After his retirement, LaMotta buys a nightclub and serves as its resident MC and comic. Raging Bull captures the grotesque monologues, rambling and bawdy, the crowd alternately appalled and entertained by the lurid spectacle. It captures too his physical transformation: his body is no longer an instrument, and it’s expanded now with endless drink and hotdogs.
It’s testament to the squalor of LaMotta’s life that a 129-minute film about it omits so much. There’s bankruptcy and jail; rape and attempted murder. But the tone of LaMotta’s book is that of a street-smart, wise-cracking Ring Lardner character – women are “broads” and men “guys”, and both are just looking for a good time in this crazy world. The book is written in the same style in which LaMotta fronted his Miami club – edgy tales from a larrikin raconteur – and it’s remarkable that Scorsese and his writers transformed this material into something resembling a biblical lament.

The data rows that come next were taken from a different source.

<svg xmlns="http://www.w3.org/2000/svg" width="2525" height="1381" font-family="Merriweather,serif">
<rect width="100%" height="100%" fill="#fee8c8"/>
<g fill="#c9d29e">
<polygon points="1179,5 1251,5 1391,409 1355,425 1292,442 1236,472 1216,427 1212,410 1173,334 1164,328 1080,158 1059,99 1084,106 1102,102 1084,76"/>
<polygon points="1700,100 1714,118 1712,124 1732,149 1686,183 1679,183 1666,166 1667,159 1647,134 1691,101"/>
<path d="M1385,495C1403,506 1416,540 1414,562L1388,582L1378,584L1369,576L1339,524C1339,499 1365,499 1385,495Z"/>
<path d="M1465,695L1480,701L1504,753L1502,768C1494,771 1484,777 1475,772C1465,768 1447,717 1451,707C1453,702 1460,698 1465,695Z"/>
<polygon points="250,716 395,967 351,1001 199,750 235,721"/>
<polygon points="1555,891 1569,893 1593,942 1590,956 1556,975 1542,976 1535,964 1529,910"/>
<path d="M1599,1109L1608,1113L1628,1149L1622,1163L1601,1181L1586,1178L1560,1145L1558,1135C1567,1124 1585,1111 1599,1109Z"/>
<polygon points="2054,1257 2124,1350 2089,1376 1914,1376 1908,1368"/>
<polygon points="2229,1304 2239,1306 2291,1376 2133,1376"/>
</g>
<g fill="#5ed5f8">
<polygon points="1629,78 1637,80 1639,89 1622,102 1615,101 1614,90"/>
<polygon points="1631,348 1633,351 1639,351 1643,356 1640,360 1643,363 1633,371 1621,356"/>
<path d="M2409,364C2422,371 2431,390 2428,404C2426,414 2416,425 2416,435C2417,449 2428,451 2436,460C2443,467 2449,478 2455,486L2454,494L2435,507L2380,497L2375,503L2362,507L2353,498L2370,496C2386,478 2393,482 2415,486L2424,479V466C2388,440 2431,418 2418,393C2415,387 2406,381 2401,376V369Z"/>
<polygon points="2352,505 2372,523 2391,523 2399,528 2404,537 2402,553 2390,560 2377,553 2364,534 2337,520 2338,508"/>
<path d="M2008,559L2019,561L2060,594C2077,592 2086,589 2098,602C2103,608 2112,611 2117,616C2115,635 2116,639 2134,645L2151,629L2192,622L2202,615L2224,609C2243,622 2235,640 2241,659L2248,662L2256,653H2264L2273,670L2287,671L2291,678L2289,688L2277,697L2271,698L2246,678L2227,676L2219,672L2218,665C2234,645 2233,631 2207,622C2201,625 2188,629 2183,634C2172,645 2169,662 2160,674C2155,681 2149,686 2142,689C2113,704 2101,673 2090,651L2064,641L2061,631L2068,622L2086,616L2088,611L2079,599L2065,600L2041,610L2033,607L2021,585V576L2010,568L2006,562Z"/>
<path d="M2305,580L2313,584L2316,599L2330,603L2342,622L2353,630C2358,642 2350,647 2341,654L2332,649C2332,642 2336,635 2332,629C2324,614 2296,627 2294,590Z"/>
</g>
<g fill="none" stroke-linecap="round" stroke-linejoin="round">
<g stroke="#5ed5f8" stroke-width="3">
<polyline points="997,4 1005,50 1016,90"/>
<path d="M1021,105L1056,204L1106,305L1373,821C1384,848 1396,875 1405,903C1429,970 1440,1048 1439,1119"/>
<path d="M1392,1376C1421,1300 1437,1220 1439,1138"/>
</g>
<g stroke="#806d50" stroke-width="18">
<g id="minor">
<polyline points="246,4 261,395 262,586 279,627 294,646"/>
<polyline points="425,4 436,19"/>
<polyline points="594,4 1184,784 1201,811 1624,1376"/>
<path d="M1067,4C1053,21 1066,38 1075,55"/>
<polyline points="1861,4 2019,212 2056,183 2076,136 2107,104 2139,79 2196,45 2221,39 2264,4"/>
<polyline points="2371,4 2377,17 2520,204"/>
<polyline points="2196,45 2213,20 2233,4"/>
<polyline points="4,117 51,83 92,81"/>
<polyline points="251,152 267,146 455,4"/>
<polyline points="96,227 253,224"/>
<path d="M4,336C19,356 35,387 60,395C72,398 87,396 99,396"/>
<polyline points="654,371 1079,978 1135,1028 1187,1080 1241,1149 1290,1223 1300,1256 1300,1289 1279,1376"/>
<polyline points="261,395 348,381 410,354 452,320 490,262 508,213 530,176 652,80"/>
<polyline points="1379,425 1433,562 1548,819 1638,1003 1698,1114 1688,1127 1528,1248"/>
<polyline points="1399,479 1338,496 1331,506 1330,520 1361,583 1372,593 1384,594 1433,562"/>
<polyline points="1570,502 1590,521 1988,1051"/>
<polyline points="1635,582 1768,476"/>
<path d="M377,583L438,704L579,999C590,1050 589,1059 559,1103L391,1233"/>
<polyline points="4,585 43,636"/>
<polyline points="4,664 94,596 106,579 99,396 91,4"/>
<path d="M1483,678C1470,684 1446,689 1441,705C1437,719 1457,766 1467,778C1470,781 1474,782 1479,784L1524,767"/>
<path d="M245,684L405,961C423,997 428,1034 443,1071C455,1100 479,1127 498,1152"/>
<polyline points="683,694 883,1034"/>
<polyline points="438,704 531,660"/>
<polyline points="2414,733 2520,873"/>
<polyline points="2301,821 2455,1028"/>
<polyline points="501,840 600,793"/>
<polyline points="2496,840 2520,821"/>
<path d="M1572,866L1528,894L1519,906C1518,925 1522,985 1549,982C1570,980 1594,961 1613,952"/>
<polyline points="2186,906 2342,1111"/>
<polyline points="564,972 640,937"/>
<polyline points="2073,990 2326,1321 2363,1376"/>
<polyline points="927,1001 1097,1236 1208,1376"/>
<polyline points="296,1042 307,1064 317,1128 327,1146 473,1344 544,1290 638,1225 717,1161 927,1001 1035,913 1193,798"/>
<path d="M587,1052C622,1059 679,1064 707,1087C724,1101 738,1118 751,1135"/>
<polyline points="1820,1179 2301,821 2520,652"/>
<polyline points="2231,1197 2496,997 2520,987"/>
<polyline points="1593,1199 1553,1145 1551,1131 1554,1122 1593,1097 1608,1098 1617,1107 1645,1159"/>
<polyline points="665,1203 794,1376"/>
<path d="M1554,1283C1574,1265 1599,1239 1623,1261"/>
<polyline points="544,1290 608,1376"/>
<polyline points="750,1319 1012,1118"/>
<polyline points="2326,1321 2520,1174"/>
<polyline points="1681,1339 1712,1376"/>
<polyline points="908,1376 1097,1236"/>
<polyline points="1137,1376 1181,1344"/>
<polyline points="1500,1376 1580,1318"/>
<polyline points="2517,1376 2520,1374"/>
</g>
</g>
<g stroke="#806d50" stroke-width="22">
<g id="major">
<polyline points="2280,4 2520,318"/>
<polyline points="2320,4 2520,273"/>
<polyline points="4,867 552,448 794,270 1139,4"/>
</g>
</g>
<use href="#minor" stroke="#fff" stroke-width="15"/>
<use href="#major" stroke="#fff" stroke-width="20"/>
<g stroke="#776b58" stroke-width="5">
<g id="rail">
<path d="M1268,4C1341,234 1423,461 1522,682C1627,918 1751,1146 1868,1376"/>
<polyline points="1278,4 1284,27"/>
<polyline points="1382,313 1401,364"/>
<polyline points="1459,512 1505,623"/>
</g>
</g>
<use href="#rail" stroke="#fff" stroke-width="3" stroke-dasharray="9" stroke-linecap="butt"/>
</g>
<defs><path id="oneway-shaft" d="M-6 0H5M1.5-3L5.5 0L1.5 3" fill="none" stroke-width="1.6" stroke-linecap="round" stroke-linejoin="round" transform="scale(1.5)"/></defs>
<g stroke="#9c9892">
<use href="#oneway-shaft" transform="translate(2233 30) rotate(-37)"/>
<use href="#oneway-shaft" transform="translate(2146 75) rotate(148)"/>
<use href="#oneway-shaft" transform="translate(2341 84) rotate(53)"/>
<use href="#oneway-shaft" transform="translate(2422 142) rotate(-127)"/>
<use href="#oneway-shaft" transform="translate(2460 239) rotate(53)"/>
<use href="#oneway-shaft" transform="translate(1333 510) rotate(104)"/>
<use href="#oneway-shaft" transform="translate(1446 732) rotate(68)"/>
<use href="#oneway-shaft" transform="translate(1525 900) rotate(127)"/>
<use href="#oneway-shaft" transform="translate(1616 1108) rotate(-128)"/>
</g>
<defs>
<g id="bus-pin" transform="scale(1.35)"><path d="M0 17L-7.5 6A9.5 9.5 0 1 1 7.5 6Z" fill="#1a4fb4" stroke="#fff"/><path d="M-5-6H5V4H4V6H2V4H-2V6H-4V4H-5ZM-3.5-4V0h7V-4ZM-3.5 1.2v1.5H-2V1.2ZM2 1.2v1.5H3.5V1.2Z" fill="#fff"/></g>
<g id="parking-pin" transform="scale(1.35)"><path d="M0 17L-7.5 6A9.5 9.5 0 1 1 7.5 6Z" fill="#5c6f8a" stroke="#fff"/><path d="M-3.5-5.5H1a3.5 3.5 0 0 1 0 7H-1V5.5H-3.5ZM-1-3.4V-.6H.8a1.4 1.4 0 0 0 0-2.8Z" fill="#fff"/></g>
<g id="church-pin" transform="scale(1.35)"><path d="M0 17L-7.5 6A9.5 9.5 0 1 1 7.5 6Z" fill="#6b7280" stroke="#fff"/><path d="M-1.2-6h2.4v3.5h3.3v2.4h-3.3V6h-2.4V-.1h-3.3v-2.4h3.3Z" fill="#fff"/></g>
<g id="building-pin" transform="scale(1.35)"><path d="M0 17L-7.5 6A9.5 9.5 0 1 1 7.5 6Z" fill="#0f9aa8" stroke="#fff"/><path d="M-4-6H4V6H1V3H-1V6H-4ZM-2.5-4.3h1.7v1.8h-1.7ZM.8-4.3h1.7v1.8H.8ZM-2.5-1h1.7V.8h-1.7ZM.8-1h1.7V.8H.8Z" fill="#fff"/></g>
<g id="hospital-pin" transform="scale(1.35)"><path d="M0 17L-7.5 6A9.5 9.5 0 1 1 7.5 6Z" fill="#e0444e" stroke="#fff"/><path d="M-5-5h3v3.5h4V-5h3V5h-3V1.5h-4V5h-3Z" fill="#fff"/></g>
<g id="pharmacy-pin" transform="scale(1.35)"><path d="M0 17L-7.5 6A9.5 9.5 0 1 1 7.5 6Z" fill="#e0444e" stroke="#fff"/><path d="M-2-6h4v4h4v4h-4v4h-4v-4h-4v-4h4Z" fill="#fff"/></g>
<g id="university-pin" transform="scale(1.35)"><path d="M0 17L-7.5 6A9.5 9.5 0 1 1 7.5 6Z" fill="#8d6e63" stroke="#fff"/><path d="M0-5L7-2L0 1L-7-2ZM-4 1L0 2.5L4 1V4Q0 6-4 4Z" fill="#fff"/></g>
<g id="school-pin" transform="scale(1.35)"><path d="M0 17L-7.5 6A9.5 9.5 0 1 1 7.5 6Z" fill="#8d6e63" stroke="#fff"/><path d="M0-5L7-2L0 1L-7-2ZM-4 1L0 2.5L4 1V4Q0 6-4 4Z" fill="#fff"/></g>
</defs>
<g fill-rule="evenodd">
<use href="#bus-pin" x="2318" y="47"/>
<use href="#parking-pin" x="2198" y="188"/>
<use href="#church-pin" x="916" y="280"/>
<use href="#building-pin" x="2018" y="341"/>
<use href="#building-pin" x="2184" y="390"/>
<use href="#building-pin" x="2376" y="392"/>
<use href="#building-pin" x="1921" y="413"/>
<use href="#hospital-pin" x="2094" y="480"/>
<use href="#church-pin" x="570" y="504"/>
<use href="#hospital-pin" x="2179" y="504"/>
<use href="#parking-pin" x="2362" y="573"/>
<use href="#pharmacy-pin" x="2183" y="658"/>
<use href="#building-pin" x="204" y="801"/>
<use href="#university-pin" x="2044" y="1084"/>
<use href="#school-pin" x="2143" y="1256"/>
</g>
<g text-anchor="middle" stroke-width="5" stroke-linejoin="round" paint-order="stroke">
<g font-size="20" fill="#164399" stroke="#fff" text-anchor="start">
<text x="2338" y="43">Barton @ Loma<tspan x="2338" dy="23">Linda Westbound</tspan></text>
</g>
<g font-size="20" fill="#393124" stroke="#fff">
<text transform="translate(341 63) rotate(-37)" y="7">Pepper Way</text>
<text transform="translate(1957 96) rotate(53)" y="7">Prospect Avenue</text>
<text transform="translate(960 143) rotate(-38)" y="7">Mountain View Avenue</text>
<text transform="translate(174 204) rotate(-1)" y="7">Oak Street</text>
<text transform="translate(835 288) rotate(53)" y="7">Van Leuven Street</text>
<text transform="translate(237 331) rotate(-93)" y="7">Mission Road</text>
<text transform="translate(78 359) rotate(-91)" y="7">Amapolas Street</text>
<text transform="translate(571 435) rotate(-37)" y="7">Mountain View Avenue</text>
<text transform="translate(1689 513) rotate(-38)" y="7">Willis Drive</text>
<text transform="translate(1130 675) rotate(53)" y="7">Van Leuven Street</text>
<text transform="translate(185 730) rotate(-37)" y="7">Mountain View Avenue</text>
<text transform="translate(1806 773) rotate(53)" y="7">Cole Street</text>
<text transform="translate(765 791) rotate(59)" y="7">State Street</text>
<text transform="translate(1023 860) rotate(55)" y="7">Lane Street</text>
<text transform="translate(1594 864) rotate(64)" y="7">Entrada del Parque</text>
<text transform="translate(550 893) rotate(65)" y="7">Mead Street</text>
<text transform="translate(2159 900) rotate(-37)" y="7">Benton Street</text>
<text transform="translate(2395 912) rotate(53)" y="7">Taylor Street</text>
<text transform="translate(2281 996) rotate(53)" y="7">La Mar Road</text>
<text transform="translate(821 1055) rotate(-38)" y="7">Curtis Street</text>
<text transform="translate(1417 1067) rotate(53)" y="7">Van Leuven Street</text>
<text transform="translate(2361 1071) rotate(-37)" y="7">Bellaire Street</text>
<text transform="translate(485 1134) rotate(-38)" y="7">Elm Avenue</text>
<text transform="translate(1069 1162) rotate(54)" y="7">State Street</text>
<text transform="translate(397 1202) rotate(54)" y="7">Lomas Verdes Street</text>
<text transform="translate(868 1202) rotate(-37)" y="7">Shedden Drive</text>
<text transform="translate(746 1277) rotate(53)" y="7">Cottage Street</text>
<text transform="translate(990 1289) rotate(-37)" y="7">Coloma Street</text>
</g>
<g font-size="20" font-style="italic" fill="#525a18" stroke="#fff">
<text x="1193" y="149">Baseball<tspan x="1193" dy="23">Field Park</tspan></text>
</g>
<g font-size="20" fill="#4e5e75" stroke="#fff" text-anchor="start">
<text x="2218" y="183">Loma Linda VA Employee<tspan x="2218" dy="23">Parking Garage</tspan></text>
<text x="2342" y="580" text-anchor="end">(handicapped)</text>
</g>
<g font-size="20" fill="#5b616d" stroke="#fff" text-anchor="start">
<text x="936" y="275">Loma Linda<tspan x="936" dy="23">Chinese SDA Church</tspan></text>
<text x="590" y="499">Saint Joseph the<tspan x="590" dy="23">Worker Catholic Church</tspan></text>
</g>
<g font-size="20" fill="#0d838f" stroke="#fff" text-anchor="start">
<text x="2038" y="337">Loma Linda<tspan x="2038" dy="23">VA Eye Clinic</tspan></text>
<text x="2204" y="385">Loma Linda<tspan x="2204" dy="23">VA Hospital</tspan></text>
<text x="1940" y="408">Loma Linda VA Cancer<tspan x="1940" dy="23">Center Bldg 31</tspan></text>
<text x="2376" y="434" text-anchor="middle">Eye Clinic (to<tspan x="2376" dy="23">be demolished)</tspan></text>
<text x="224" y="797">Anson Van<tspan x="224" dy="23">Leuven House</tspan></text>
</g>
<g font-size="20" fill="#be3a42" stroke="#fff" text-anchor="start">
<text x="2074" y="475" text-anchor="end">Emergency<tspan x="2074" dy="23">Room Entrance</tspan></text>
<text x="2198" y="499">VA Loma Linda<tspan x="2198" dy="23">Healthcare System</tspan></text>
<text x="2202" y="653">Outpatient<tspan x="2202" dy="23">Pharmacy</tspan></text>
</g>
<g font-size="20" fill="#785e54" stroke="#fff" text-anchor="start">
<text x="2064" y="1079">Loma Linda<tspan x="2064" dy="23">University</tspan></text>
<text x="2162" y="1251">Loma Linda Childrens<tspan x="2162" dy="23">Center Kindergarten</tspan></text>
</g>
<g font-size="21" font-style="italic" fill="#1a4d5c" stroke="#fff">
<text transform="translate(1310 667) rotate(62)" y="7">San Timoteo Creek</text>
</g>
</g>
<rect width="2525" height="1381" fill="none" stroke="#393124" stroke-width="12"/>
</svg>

The nightclub is sold, however, and LaMotta is jailed in 1958 for encouraging a 14-year-old into sex work. His book ends curiously, with a reflection upon his time in prison, and it’s curious for the casual self-absorption – for the isolation of public adulation as the thing he most wants to regain. “When I was in the hole in that Florida prison, pounding the walls and screaming at God and finally feeling all the fear that had built up in a lifetime drain out of me,” he wrote. “I remembered being in a ring, the lights bright and the ref holding up my bruised and aching fist and saying I was the middleweight champion of the world and how everyone was screaming and cheering, and afterward how all the radios and newspapers in the world had stories about me, the slum kid from the Bronx … Here I was, in a hole as close to hell as I’ll ever want to get again, but I knew that I was going to get out of there … And maybe, if I fought hard enough and long enough, I would get people to cheer again. Who knows, maybe I will.”
A decade later, Scorsese’s Raging Bull lifted LaMotta from obscurity and increased demand for him on the club circuit. But the crowds weren’t cheering.